List every line of the records that contains the word "Dilihat", matching case exactly.

** DATA TO EXAMINE **
■ ■ ■ ■

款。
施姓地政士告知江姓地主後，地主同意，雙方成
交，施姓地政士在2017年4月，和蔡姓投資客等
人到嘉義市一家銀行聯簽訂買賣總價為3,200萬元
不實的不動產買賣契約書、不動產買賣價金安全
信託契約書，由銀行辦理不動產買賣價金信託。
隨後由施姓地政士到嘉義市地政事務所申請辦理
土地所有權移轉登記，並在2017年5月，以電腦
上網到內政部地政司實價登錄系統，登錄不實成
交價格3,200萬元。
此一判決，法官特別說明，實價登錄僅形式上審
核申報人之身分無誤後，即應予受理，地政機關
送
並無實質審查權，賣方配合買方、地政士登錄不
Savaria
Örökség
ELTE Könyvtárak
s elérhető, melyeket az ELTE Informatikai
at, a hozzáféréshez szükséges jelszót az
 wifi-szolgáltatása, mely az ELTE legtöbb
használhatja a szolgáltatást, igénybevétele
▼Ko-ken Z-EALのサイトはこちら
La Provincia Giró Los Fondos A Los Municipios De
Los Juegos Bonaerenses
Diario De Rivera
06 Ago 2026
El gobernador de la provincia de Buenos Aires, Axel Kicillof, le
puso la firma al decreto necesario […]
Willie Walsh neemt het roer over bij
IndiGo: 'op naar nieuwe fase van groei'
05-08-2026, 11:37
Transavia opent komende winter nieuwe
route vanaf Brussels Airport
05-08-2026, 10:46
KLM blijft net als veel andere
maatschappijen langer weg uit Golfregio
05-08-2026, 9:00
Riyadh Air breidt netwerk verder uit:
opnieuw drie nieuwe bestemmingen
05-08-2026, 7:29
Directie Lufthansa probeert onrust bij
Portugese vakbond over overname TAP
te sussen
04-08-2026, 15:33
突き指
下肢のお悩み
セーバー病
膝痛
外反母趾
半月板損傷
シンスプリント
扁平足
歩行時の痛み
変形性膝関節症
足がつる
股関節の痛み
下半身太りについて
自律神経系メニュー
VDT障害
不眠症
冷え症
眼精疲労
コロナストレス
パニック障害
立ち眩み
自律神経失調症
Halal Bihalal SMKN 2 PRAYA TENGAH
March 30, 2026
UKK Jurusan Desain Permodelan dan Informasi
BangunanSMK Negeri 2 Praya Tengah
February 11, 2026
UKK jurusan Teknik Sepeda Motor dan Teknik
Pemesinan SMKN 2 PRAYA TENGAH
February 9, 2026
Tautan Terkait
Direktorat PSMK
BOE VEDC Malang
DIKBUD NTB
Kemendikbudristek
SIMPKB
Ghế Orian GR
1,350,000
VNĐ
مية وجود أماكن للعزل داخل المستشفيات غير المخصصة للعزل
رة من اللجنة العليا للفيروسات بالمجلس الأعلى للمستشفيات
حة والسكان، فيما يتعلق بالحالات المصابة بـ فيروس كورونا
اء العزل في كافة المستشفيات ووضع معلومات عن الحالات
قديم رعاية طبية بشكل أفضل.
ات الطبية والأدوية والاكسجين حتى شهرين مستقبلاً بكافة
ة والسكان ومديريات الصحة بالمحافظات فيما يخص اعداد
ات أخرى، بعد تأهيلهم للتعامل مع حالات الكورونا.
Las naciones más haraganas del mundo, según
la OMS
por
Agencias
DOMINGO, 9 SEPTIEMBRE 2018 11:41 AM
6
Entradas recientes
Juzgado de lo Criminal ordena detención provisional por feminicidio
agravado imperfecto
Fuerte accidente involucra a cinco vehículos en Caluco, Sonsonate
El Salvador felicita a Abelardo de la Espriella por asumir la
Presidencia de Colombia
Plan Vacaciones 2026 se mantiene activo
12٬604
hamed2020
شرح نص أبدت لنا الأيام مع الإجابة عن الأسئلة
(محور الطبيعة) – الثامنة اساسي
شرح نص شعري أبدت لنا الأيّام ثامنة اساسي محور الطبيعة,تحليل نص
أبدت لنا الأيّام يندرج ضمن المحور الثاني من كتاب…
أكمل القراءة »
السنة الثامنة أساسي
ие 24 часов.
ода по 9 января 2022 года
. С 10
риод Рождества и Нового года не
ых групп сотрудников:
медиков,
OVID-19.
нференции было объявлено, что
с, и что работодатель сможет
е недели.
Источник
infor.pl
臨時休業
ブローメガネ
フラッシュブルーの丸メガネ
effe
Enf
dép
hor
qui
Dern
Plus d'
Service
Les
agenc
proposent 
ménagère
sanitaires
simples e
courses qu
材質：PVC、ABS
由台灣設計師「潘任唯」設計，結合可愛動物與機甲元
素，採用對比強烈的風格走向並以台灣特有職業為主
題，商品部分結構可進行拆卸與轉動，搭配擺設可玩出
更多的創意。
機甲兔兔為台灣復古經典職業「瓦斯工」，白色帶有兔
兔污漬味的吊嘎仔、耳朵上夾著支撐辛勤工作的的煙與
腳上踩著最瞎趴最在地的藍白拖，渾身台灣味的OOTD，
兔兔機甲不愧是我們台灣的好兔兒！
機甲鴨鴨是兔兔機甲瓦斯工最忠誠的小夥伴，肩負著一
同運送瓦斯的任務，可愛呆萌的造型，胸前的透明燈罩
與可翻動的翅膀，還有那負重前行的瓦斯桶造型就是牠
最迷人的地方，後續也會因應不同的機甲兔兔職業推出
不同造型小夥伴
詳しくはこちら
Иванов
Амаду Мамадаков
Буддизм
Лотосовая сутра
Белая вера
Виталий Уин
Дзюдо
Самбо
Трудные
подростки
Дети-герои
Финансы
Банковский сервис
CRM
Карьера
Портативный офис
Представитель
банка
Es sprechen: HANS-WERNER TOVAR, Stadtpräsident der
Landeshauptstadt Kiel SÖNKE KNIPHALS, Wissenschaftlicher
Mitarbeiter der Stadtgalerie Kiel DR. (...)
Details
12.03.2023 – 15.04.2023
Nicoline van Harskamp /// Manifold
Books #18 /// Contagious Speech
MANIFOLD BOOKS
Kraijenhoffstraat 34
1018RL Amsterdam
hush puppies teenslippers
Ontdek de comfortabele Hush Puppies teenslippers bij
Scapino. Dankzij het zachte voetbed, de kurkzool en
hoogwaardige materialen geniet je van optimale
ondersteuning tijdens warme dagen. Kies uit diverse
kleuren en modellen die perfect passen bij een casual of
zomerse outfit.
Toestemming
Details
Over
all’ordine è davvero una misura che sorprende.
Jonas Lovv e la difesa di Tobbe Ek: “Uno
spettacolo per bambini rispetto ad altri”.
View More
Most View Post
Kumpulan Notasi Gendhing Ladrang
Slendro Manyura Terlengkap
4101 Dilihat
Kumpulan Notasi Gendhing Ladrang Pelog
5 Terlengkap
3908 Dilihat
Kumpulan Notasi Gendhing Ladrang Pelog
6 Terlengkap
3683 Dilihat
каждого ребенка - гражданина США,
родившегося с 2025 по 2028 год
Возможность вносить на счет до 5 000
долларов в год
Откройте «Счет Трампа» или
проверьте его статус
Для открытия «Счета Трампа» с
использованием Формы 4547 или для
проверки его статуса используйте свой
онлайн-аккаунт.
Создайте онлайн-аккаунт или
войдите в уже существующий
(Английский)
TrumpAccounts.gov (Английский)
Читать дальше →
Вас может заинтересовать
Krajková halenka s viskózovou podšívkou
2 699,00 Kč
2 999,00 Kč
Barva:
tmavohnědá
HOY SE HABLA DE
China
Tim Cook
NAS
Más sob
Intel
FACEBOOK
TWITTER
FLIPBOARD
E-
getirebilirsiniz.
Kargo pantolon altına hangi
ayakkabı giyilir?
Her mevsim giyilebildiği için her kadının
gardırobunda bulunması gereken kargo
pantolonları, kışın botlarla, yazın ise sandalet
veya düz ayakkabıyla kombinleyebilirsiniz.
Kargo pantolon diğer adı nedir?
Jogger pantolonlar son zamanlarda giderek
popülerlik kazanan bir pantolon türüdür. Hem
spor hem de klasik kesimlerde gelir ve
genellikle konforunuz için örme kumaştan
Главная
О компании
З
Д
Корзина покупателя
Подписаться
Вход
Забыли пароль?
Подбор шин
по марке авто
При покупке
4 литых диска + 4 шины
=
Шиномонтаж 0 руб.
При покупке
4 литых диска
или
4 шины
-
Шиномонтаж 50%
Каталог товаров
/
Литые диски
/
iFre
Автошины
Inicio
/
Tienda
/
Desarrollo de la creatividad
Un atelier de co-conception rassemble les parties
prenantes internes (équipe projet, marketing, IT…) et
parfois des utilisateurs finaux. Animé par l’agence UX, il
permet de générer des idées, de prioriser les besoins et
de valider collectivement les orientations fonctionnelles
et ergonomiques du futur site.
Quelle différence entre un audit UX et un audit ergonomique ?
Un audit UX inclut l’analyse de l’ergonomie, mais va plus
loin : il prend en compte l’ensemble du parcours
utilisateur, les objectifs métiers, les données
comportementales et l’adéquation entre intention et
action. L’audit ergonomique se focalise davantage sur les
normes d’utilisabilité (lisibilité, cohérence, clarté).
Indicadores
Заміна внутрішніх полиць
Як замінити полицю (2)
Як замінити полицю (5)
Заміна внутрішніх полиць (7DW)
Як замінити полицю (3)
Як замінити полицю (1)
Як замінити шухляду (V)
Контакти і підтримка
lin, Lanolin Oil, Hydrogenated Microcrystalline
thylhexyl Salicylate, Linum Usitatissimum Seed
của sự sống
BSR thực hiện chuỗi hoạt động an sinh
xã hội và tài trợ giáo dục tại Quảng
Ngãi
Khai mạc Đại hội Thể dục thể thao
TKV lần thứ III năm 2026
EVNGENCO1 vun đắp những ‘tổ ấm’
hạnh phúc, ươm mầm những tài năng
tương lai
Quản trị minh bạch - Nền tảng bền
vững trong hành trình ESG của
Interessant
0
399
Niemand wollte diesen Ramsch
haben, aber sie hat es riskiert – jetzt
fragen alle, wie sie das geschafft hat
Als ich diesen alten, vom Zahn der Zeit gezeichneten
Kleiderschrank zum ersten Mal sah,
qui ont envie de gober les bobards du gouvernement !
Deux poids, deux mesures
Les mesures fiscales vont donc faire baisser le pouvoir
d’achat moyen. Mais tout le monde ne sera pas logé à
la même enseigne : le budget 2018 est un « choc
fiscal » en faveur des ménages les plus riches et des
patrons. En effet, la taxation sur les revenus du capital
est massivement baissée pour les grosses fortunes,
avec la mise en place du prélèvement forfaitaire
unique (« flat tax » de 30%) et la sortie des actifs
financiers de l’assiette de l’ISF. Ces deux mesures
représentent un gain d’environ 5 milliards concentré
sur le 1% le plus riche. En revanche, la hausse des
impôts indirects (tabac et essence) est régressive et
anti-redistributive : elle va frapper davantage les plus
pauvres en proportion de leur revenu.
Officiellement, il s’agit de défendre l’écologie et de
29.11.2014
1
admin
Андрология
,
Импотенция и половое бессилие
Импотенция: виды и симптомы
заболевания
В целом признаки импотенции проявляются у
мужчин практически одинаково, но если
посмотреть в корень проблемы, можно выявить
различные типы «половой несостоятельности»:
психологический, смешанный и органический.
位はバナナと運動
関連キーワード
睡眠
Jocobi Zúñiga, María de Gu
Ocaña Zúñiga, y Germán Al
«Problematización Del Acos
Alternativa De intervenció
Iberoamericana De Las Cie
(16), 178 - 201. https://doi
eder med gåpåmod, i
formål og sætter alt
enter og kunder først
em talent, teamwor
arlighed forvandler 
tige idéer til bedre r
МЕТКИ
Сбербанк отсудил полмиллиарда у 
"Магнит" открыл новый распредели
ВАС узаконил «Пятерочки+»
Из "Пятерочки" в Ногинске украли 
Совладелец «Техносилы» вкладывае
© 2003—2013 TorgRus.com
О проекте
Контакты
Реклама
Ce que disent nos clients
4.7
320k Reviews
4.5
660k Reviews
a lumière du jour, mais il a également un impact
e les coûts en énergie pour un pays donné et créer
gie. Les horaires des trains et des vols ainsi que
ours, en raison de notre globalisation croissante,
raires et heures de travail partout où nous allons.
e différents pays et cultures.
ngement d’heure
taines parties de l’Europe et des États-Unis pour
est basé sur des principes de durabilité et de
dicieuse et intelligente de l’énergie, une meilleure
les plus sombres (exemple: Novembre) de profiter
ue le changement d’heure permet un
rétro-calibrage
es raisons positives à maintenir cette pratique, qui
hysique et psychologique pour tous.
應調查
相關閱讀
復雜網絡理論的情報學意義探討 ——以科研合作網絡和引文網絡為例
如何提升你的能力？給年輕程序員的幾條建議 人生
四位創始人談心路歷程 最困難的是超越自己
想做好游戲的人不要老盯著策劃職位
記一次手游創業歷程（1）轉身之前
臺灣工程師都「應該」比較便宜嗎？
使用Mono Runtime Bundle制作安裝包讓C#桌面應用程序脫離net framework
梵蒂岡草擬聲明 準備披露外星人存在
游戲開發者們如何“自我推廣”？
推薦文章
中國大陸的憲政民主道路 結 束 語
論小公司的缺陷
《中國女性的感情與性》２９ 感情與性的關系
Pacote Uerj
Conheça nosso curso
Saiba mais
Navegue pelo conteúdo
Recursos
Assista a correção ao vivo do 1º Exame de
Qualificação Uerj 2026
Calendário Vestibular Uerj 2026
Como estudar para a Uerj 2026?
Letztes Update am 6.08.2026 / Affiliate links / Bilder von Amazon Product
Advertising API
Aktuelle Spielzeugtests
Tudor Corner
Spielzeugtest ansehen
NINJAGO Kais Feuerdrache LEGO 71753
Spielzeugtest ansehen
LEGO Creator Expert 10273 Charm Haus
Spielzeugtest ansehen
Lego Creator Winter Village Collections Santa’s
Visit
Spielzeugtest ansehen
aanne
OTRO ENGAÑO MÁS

■ ■ ■ ■

** SOLUTION FOR THIS PROBLEM **
4101 Dilihat
3908 Dilihat
3683 Dilihat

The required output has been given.